A lot of good answers here, I would like to add something from the perspective of an engineer who likes the big picture. I frequently found that getting a high level overview, in terms of class diagram or a package level overview (diagram/comments etc), heck if nothing exists a 10 line header comments in a file to help me a lot. We can use Doxygen/Javadocs to generate them, or spend 10-15 minutes to just jot down something in comments section.
They dont have to be 100% accurate, and I doubt the overall structure of classes/packages will change without a complete rewrite.
I personally found this kind of big picture overview very helpful and am sure there are others who feel the same.
Probably the most important point is to keep your syntax consistent. I would also have a look at the design guidelines for the language you are writing in.
I am most likely in the minority, but I don't mind whitespace. I LOVE WHITESPACE. Since the compiler takes it out and HD space being so cheap I like to have white space in my code.
For example I like:
int total = 10;
int sum = 0;
for (int i = 0; i < total; i++)
{
sum += i;
}
// Next coding statement is a space below the bracket
return sum;
I do not like:
int total = 10;int sum = 0;
for (int i = 0; i < total; i++)
{
sum += i;
}
return sum;
What I also put in Brackets even though technically they are not needed. The best example is the if statement. I find it greatly helps readability.
if(true)
// some action
if(true)
{
// Some action
}
The best code to me, is one that as simple as possible. With the least comments as possible, and most importantly works.
From being a developer with several years under the belt, this used to be a real question for me. I couldn't even say how many hours I passed thinking about this and trying different things in my code. The above answers are very nice too. I just want to add a thing or two.
We each have different things that make our reading different than the others. Something that you find easy to read, might really be hard for somebody else to read.
Cleanliness of your code is a very important aspect. Soon as it gets too cramped just forget about it.

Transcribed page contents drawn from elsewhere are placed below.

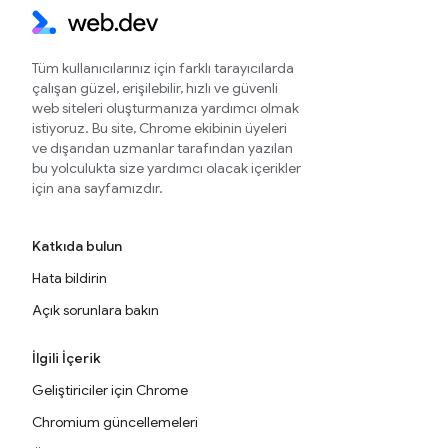
Tüm kullanıcılarınız için farklı tarayıcılarda
çalışan güzel, erişilebilir, hızlı ve güvenli
web siteleri oluşturmanıza yardımcı olmak
istiyoruz. Bu site, Chrome ekibinin üyeleri
ve dışarıdan uzmanlar tarafından yazılan
bu yolculukta size yardımcı olacak içerikler
için ana sayfamızdır.
Katkıda bulun
Hata bildirin
Açık sorunlara bakın
İlgili İçerik
Geliştiriciler için Chrome
Chromium güncellemeleri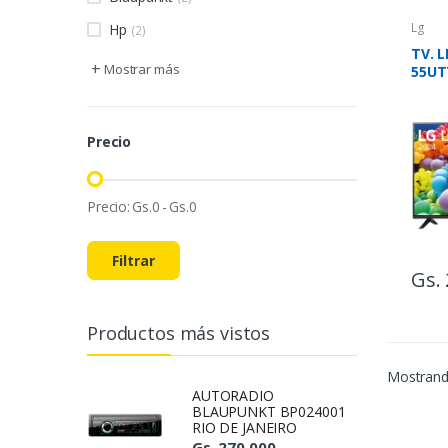
Lg
Hp
(2)
TV. L
+
Mostrar más
55UT
SMA
Precio
Precio:
Gs.
0
-
Gs.
0
Filtrar
Gs. 
Productos más vistos
Mostrand
AUTORADIO
BLAUPUNKT BP024001
RIO DE JANEIRO
Gs. 270.000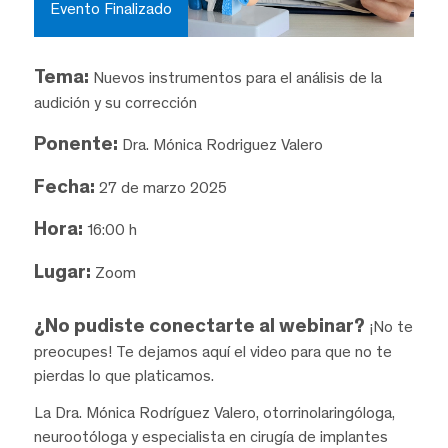
Evento Finalizado
Tema:
Nuevos instrumentos para el análisis de la
audición y su corrección
Ponente:
Dra. Mónica Rodriguez Valero
Fecha:
27 de marzo 2025
Hora:
16:00 h
Lugar:
Zoom
¿No pudiste conectarte al webinar?
¡No te
preocupes! Te dejamos aquí el video para que no te
pierdas lo que platicamos.
La Dra. Mónica Rodríguez Valero, otorrinolaringóloga,
neurootóloga y especialista en cirugía de implantes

Most important: You are you own teacher. No matter what style you follow, you will want to change a thing or two based on your experience. As months pass and you have to go back to your old for fixes or documentation, you will have the "I can't believe I wrote code that reads like that" effect. Take notes of what was bugging you with the code readability and make sure not to write like that again.